While the contribution of medical techniques has allowed the elimination of girls to change their nature from postnatal to prenatal, the 20th century has seen India's population increased fivefold overall, but the number of men also increased tenfold.

  1. Educational factor

The low social position of girls in the family environment has always been a hindrance to their schooling. Educating them is traditionally considered an unnecessary expense, since they move into another family as soon as they get married. In the total population, the rate of literate women remains lower than men. However, gender differences in literacy have narrowed since Independence and girls' enrolment has steadily increased, thanks in part to public incitements such as scholarships and school meals. Girls now make up 48% of the school registrations.

Because many of them become wives very early, the rate of the female professional activity is extremely low: only 29% of the women work. One reason of this low rate is a conservatism, still very present in the middle-class families. Their lack of qualification doesn’t offer them many opportunities in the labor market as well.

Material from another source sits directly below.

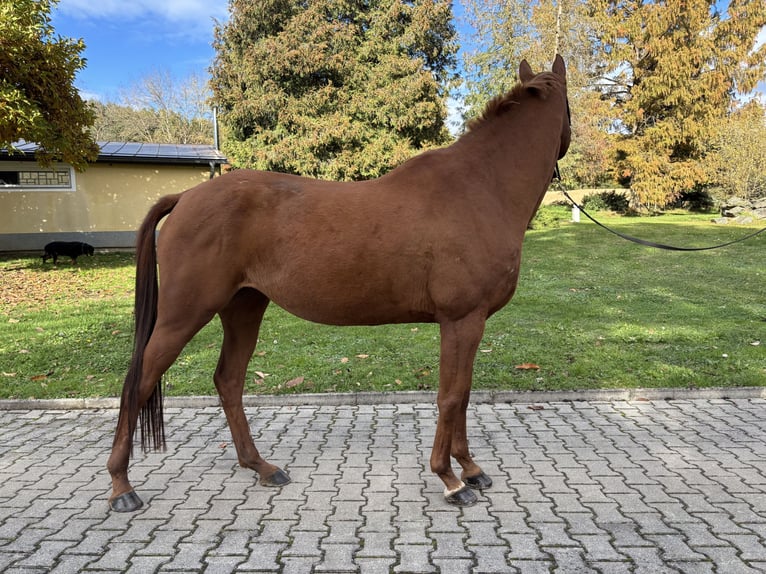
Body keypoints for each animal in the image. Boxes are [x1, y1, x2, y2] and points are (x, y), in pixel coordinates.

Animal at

Though India's new economy is proving to be an opportunity for young Indian graduates.  They participate, with men, in the development of new urban habits: fashion, outings and leisure. At the same time, within this urban youth, out-of-marriage relationships and free-union began to emerge, and traditional criteria for marriage have become more relaxed, with more freedom in the choice of spouse. This empowerment path currently affects only a small minority of Indian women, but it is a decisive factor in evolution, because by giving greater visibility to the independence of young workers, it changes the whole cultural representations.